There was also the conceptual change in the way the work is being received, with her project entering academic discourse through a thesis on ageing and AI using the Auntieverse as a case study. Overall, she is now “much more at ease with being visible and people knowing who I am.” Over the past years, she has learned to stay focused on her own path and not let external noise affect her too much. “What I love most is the joy that comes from creating aunties and building this world.”
What still surprises her, though, is how much the world hasn’t caught up with the potential of AI as a creative tool. “I feel there’s still a lot of dismissal without real understanding.” She is out there to show the world that these tools are legitimate, and that ‘becoming old in your own way’ is also legitimate in a culture that struggles to imagine ageing women as central subjects (seeing them more as side characters).

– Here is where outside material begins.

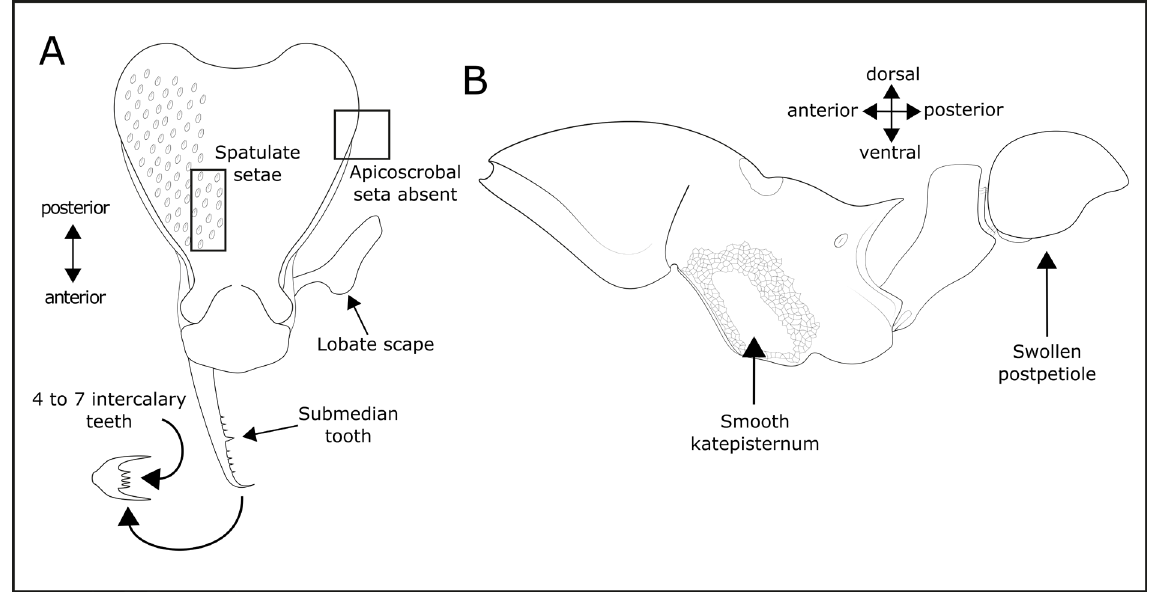
Fig. 2. Generalized schematics of Strumigenys crassicornis Mayr, 1887, showing useful identification features. A . Head in dorsal view. B . Mesosoma, petiole, and postpetiole in lateral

Niceaunties’ own examples point to a clear direction to build on further: from digital to physical, screen to object, feed to installation, archetype to interface, passive to interactive. Where Aunties in Dis Place was about inserting artificial aunties into real photographs and a real village, and Mirror Into Auntieverse was about turning auntie ‘critique’ (= love) into an interactive encounter, and the L’Oréal sculpture was about seeing an Auntieverse idea materialise in three dimensions, then ‘where it’s headed’ seems to be a practice of different iterations and migrations.
The aunties are staying, that’s for sure, but the contexts will keep changing: from billboard to museum to mirror to sculpture to brand narrative to academic citation. What holds it together is not the tool - AI is just a medium and not the message - and it’s also not a visual signature. Overall, it’s the underlying insistence that aunties and their ‘auntie culture’ – being blunt, caring, funny, and complicated all at the same time – are worth preserving, worth looking at for what they are, and worth projecting into futures that usually write them out.
Perhaps that’s the project’s most consistent wager: that new technologies don’t only offer new looks, but most of all offer a chance to reorder cultural attention – to decide, again and again, who gets to be seen, and on what terms. This is the world of Niceaunties, and it’s here to stay.